→ **TRAVAIL DEMANDÉ**
1. Répondez à ces questions sur la lettre à Amnesty International :
(a) Quel modèle les signataires disent-ils soutenir et approuver ?
(b) Selon la lettre, à combien de conventions des Nations Unies sur les droits des femmes, au minimum, le projet de politique contrevient-il ?
(c) Quel instrument la lettre désigne-t-elle comme le plus récent adopté par les Nations Unies contre la traite des personnes ?
2. Recopiez à l'identique le passage de la lettre à Amnesty International allant de « Pourtant, c’est exactement » jusqu'à « droits des femmes. ».
3. Reprenez la lettre à Amnesty International et poursuivez-la après sa dernière phrase.

→ **TEXTE EXTRAIT**
******************************
Nous savons, de par nos propres vécus, que le commerce du sexe est un système nuisible, déshumanisant et avilissant qui ne devrait jamais être décriminalisé. Nous soutenons et approuvons le modèle suédois, qui ne dépénalise que la personne exploitée dans un échange prostitutionnel. C’est une approche très différente de celle du modèle que fait actuellement circuler Amnesty International, soit une décriminalisation complète de toutes les parties impliquées dans le commerce du sexe, y compris les exploiteurs à des fins sexuelles (prostitueurs-clients) et les exploiteurs à des fins financières (proxénètes et trafiquants.)

Il est à peine croyable pour nous que vous, Amnesty International, soyez prêts à approuver un cadre juridique qui donne libre cours aux proxénètes et aux prostitueurs. En faisant cela, vous seriez prêt à militer activement contre vos propres principes des droits humains et à compromettre votre intégrité en tant qu’organisation explicitement dédiée à la défense des droits humains.

Pourtant, c’est exactement la situation mystificatrice et incroyable que vous nous présentez.

Il faut souligner que ce projet de politique contrevient directement à au moins trois des conventions des Nations Unies portant sur les droits des femmes.

La convention des Nations Unies de 1949 énonce expressément que la prostitution, la traite et d’autres pratiques du genre semblables à de l’esclavage « …sont incompatibles avec la dignité et la valeur de la personne humaine… ». L’article 6 de la CEDEF stipule que « les États parties prennent toutes les mesures appropriées, y compris des dispositions législatives, pour supprimer, sous toutes leurs formes, le trafic des femmes et l’exploitation de la prostitution des femmes ». L’article 9.5 du Protocole de Palerme appelle les États parties à prendre des mesures pour décourager la demande qui favorise l’exploitation des personnes qui conduisent à la traite. La dépénalisation des prostitueurs et des trafiquants est en violation directe du Protocole de Palerme, le plus récent instrument des Nations Unies adopté pour contrer le problème de la traite des personnes.

Vous prétendez vouloir endosser la dépénalisation complète de tous les agents de l’industrie du sexe par souci du bien-être des personnes prostituées ; si tel est le cas, vous aurez besoin d’examiner ce pourquoi vous envisagez d’endosser un modèle dont il a été maintes et maintes fois prouvé, partout dans le monde, qu’il accroît massivement l’ampleur du commerce du sexe et augmente ainsi le nombre de femmes et d’enfants qui y sont prostituées et victimes de la traite.

Il est également très préoccupant pour nous qu’Amnesty International semble ignorer la nature hautement sexospécifique de l’industrie mondiale du sexe. La grande majorité des personnes prostituées partout dans le monde sont des femmes ou des jeunes filles et, dans les cas des femmes, la plupart ont été prostituées dès l’adolescence. La prostitution est un système patent et flagrant d’inégalité de relations de pouvoir, qui fonctionne de façon à asservir des femmes aux hommes et à multiplier et perpétuer cet asservissement par intersection d’autres oppressions, comme celles de classe et d’origine ethnique.
******************************
→ **CONTENU DES DONNÉES**

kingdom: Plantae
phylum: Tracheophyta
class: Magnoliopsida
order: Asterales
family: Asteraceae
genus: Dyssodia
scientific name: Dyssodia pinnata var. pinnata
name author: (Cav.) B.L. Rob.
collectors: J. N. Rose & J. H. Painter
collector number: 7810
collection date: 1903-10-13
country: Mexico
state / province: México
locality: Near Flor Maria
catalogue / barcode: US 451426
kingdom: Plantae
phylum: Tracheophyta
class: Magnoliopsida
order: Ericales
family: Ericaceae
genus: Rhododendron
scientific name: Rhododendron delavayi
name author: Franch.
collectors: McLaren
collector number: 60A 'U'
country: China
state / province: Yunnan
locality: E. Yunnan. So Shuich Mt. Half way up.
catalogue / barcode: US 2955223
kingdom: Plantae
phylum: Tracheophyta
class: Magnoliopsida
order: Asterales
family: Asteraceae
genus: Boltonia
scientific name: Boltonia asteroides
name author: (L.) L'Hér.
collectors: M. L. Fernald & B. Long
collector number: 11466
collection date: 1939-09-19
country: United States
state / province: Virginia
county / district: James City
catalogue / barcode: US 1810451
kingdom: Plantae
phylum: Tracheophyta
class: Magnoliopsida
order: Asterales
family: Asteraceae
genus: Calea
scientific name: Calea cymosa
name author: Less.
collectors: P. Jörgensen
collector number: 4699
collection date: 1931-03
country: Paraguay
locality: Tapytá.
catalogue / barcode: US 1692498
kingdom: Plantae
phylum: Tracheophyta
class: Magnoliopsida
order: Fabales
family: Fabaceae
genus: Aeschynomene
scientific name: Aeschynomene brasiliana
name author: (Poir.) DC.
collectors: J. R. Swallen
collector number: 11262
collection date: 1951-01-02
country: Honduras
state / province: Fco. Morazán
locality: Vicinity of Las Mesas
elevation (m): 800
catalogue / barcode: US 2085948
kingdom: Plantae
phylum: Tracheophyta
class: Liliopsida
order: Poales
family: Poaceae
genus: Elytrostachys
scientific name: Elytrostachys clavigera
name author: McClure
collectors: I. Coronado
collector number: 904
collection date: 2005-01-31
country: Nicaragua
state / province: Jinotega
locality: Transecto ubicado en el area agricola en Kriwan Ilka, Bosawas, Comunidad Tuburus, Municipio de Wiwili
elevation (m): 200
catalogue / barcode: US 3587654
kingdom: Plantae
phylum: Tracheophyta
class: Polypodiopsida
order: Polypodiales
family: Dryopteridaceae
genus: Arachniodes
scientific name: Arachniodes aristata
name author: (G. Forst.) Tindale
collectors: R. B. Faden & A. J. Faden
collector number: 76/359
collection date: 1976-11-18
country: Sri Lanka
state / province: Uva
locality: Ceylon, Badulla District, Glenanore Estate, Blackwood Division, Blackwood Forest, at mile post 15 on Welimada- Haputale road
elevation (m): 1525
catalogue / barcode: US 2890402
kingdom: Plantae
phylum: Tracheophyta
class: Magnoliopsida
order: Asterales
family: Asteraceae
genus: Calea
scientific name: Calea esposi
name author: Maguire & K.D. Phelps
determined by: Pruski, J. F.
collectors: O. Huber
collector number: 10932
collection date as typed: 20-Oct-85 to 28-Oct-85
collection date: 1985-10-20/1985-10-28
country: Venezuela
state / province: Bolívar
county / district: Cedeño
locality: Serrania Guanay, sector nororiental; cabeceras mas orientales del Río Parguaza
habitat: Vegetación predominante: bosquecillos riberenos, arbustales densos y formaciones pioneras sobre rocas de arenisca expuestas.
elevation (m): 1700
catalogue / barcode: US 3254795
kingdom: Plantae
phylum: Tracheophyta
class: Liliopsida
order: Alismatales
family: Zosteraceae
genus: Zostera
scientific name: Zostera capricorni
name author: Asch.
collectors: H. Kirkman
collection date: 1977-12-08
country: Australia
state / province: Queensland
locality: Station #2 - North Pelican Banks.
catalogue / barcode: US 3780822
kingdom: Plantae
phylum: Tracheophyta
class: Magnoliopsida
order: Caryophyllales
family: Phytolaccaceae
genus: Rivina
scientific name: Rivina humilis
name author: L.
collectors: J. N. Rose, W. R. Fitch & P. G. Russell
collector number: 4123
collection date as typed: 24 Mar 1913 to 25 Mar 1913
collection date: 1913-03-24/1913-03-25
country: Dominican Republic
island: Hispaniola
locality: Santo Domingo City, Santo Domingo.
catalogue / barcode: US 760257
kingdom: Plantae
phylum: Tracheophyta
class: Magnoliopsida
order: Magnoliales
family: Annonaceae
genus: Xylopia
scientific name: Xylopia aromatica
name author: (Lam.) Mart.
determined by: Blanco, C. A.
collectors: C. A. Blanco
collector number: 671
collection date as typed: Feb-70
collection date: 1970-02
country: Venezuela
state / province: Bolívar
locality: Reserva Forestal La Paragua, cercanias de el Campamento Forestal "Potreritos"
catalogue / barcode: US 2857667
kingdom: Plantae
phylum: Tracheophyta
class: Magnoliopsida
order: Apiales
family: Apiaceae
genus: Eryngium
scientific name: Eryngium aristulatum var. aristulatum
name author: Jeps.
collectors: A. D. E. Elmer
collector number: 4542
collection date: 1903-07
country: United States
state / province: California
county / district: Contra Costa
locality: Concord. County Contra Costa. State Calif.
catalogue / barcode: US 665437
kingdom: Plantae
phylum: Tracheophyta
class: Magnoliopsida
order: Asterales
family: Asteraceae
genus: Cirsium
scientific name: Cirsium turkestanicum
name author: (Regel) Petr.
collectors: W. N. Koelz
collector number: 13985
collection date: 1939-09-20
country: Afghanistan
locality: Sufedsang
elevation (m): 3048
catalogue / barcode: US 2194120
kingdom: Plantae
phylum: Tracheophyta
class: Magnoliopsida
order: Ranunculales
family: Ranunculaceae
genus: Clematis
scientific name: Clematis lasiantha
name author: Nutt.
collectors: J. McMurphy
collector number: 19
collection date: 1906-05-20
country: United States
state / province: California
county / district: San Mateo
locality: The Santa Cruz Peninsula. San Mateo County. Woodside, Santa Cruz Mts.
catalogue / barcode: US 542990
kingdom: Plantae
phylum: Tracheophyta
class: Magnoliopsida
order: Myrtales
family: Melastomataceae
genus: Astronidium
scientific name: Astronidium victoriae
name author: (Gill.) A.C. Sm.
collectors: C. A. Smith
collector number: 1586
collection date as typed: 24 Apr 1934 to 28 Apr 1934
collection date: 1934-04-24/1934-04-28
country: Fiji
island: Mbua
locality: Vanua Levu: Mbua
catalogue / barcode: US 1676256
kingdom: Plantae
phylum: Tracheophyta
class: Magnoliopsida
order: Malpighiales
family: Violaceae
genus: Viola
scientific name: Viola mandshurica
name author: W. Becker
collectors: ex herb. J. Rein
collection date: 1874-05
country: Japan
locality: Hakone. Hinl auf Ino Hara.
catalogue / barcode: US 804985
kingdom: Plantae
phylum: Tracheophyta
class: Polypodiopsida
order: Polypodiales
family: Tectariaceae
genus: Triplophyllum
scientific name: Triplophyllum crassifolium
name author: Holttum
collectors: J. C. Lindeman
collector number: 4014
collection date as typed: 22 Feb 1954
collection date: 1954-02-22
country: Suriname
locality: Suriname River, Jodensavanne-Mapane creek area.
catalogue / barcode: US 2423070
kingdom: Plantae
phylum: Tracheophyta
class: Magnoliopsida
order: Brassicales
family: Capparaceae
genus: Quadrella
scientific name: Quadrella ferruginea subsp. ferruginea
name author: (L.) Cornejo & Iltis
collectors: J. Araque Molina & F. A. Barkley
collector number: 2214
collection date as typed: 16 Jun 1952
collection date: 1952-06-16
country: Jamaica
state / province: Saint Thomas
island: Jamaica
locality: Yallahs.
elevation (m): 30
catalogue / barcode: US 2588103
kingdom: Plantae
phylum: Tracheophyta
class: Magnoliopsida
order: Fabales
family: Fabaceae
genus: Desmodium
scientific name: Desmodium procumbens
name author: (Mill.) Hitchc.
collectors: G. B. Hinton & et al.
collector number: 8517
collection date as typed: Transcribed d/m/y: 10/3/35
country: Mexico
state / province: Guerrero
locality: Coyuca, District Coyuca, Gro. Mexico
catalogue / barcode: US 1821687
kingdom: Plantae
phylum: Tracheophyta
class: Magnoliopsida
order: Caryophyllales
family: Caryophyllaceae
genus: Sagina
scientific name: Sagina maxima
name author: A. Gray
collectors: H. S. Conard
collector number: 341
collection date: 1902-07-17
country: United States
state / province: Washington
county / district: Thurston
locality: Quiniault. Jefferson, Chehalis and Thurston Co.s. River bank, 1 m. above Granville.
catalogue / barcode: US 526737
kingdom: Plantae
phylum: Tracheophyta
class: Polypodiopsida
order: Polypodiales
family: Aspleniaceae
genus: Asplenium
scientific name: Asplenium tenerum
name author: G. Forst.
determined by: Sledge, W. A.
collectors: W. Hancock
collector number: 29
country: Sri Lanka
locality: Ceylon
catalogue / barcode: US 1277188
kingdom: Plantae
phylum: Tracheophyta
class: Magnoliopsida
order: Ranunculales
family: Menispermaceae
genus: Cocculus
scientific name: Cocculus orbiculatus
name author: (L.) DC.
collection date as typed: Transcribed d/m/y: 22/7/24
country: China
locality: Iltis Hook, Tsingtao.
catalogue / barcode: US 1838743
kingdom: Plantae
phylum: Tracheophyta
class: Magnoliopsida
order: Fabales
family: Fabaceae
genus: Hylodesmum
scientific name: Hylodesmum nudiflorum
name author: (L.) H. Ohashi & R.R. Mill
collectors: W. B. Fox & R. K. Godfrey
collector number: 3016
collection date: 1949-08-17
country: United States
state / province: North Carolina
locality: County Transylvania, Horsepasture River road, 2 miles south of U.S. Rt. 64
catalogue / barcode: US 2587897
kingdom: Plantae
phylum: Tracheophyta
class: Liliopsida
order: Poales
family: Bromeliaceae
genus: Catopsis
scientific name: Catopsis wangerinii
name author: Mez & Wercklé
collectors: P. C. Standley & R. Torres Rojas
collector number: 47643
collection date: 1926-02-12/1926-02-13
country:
******************************
→ **RÉPONSES RÉDIGÉES**
1.
(a) Le modèle suédois, qui ne dépénalise que la personne exploitée dans un échange prostitutionnel.
(b) Au moins trois.
(c) Le Protocole de Palerme.

2.
Pourtant, c’est exactement la situation mystificatrice et incroyable que vous nous présentez.

Il faut souligner que ce projet de politique contrevient directement à au moins trois des conventions des Nations Unies portant sur les droits des femmes.

3.
Beaucoup de nos membres travaillent actuellement à la prestation de services de première ligne aux femmes et aux filles encore dans la prostitution, et ce que nous observons dans la vie des jeunes femmes d’aujourd’hui sont exactement les facteurs que nous avons subis hier dans la nôtre : la pauvreté, le désespoir, la toxicomanie et une absence absolue de choix viables. Ce sont ces femmes et ces filles que vous, Amnesty International, proposez d’abandonner à un cadre juridique qui leur permet d’être achetées, vendues et utilisées en toute impunité par des hommes adultes qui sont financièrement, socialement et racialement privilégiés par rapport à elles.

Nous trouvons choquant et inquiétant de trouver la note suivante dans votre projet de document politique :

« Les prétentions suggérant que la majorité des travailleuses du sexe entrent dans l’industrie du sexe comme mineures, ou que la plupart d’entre elles ont été abusées physiquement ou sexuellement dans l’enfance, qu’elles sont contraintes d’entreprendre le travail du sexe ou qu’elles sont accro à des substances toxiques, ont été exposées comme de fausses représentations d’une vaste proportion des travailleuses du sexe. »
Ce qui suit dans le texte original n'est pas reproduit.